A dental implant (also known as an endosseous implant or fixture) is a prosthesis that interfaces with the bone of the jaw or skull to support a dental prosthesis such as a crown, bridge, denture, or facial prosthesis or to act as an orthodontic anchor. The basis for modern dental implants is a biological process called osseointegration, in which materials such as titanium or zirconia form an intimate bond to the bone. The implant fixture is first placed so that it is likely to osseointegrate, then a dental prosthetic is added.
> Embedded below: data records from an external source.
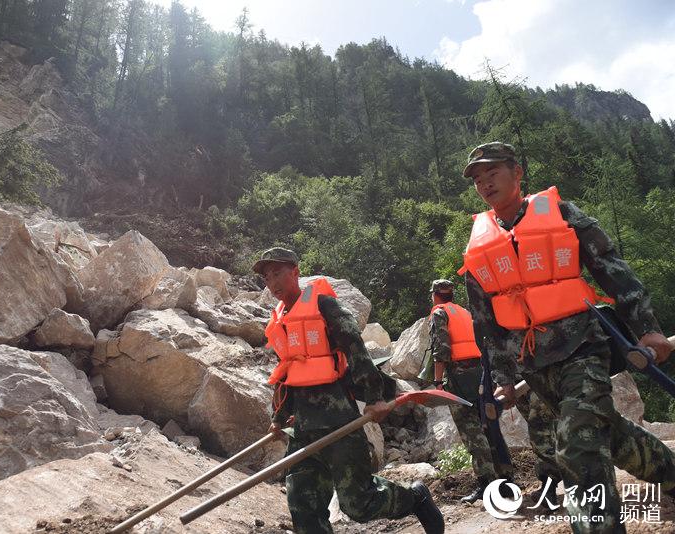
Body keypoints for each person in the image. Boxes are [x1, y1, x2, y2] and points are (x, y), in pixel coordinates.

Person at [459, 141, 675, 533]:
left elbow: (611, 267)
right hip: (536, 365)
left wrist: (648, 327)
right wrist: (504, 377)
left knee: (576, 446)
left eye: (492, 173)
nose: (484, 183)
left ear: (516, 173)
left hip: (583, 349)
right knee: (609, 433)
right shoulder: (480, 244)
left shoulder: (559, 214)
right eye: (477, 179)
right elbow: (485, 321)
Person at [255, 247, 444, 534]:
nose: (272, 283)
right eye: (267, 277)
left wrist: (375, 397)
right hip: (303, 427)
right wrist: (279, 417)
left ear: (295, 272)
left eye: (278, 273)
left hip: (339, 420)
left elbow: (356, 351)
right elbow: (286, 372)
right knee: (303, 505)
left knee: (359, 504)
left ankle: (415, 497)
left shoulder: (324, 306)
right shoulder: (280, 319)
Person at [427, 278, 513, 503]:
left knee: (471, 431)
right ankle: (506, 480)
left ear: (435, 295)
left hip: (458, 376)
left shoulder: (439, 313)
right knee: (489, 427)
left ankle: (487, 484)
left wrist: (437, 382)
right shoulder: (464, 312)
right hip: (480, 373)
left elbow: (442, 349)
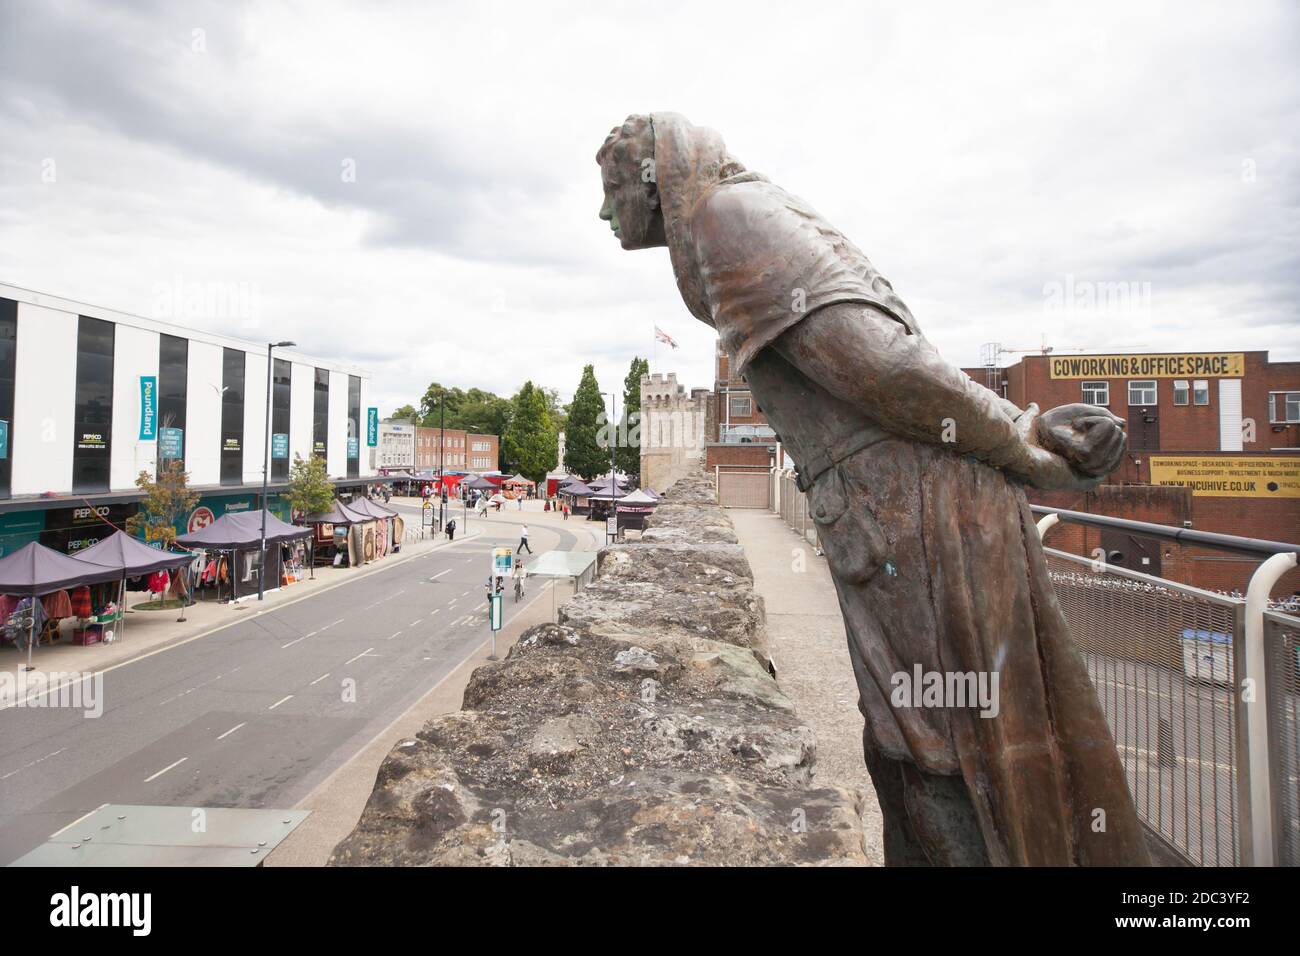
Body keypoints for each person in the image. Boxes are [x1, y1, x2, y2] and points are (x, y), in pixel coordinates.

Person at [596, 113, 1147, 867]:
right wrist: (1025, 433)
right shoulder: (742, 215)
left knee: (935, 752)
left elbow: (886, 367)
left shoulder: (728, 221)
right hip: (900, 519)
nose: (605, 211)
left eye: (612, 188)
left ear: (653, 180)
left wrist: (1031, 448)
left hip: (924, 524)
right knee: (917, 746)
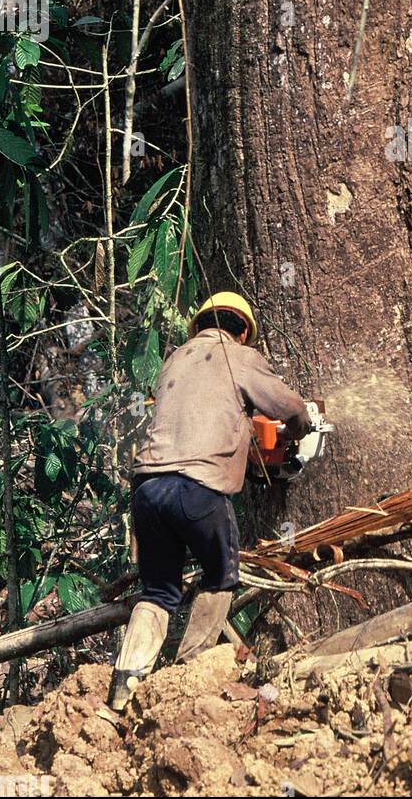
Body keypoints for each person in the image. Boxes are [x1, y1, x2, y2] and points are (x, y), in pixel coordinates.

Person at [108, 292, 312, 712]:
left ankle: (125, 683)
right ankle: (189, 676)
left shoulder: (174, 360)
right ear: (242, 331)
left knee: (158, 592)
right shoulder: (238, 355)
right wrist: (302, 428)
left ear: (199, 326)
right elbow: (289, 408)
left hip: (147, 488)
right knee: (220, 575)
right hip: (198, 487)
A variable amount of healing time is required for osseointegration before either the dental prosthetic (a tooth, bridge, or denture) is attached to the implant or an abutment is placed which will hold a dental prosthetic/crown.
Success or failure of implants depends primarily on the thickness and health of the bone and gingival tissues that surround the implant, but also on the health of the person receiving the treatment and drugs which affect the chances of osseointegration. The amount of stress that will be put on the implant and fixture during normal function is also evaluated. Planning the position and number of implants is key to the long-term health of the prosthetic since biomechanical forces created during chewing can be significant. The position of implants is determined by the position and angle of adjacent teeth, by lab simulations or by using computed tomography with CAD/CAM simulations and surgical guides called stents. The prerequisites for long-term success of osseointegrated dental implants are healthy bone and gingiva. Since both can atrophy after tooth extraction, pre-prosthetic procedures such as sinus lifts or gingival grafts are sometimes required to recreate ideal bone and gingiva.
The final prosthetic can be either fixed, where a person cannot remove the denture or teeth from their mouth, or removable, where they can remove the prosthetic. In each case an abutment is attached to the implant fixture. Where the prosthetic is fixed, the crown, bridge or denture is fixed to the abutment either with lag screws or with dental cement. Where the prosthetic is removable, a corresponding adapter is placed in the prosthetic so that the two pieces can be secured together.
The risks and complications related to implant therapy divide into those that occur during surgery (such as excessive bleeding or nerve injury, inadequate primary stability), those that occur in the first six months (such as infection and failure to osseointegrate) and those that occur long-term (such as peri-implantitis and mechanical failures). In the presence of healthy tissues, a well-integrated implant with appropriate biomechanical loads can have 5-year plus survival rates from 93 to 98 percent and 10 to 15 year lifespans for the prosthetic teeth. Long-term studies show a 16- to 20-year success (implants surviving without complications or revisions) between 52% and 76%, with complications occurring up to 48% of the time. Artificial intelligence is relevant as the basis for clinical decision support systems at the present time. Intelligent systems are used as an aid in determining the success rate of implants.